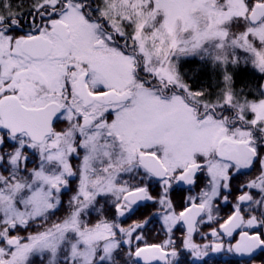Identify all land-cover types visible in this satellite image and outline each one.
Segmentation results:
<instances>
[{"label":"snow or ice","instance_id":"snow-or-ice-1","mask_svg":"<svg viewBox=\"0 0 264 264\" xmlns=\"http://www.w3.org/2000/svg\"><path fill=\"white\" fill-rule=\"evenodd\" d=\"M0 264H264V0H0Z\"/></svg>","mask_w":264,"mask_h":264},{"label":"flooded vegetation","instance_id":"flooded-vegetation-1","mask_svg":"<svg viewBox=\"0 0 264 264\" xmlns=\"http://www.w3.org/2000/svg\"><path fill=\"white\" fill-rule=\"evenodd\" d=\"M236 258L235 257H229V256H212L210 257V260L212 261H221V262H224V261H227V260H235Z\"/></svg>","mask_w":264,"mask_h":264}]
</instances>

○ ○ ○

**Goal**. Write out the rows above word for word, leaving out the pictures.

**Exercise response**.
Identify all land-cover types visible in this satellite image and outline each one.
Segmentation results:
<instances>
[{"label":"snow or ice","instance_id":"snow-or-ice-1","mask_svg":"<svg viewBox=\"0 0 264 264\" xmlns=\"http://www.w3.org/2000/svg\"><path fill=\"white\" fill-rule=\"evenodd\" d=\"M0 264H264V0H0Z\"/></svg>","mask_w":264,"mask_h":264},{"label":"flooded vegetation","instance_id":"flooded-vegetation-1","mask_svg":"<svg viewBox=\"0 0 264 264\" xmlns=\"http://www.w3.org/2000/svg\"><path fill=\"white\" fill-rule=\"evenodd\" d=\"M236 258L235 257H229V256H212L210 257V260L212 261H221V262H224V261H227V260H235Z\"/></svg>","mask_w":264,"mask_h":264}]
</instances>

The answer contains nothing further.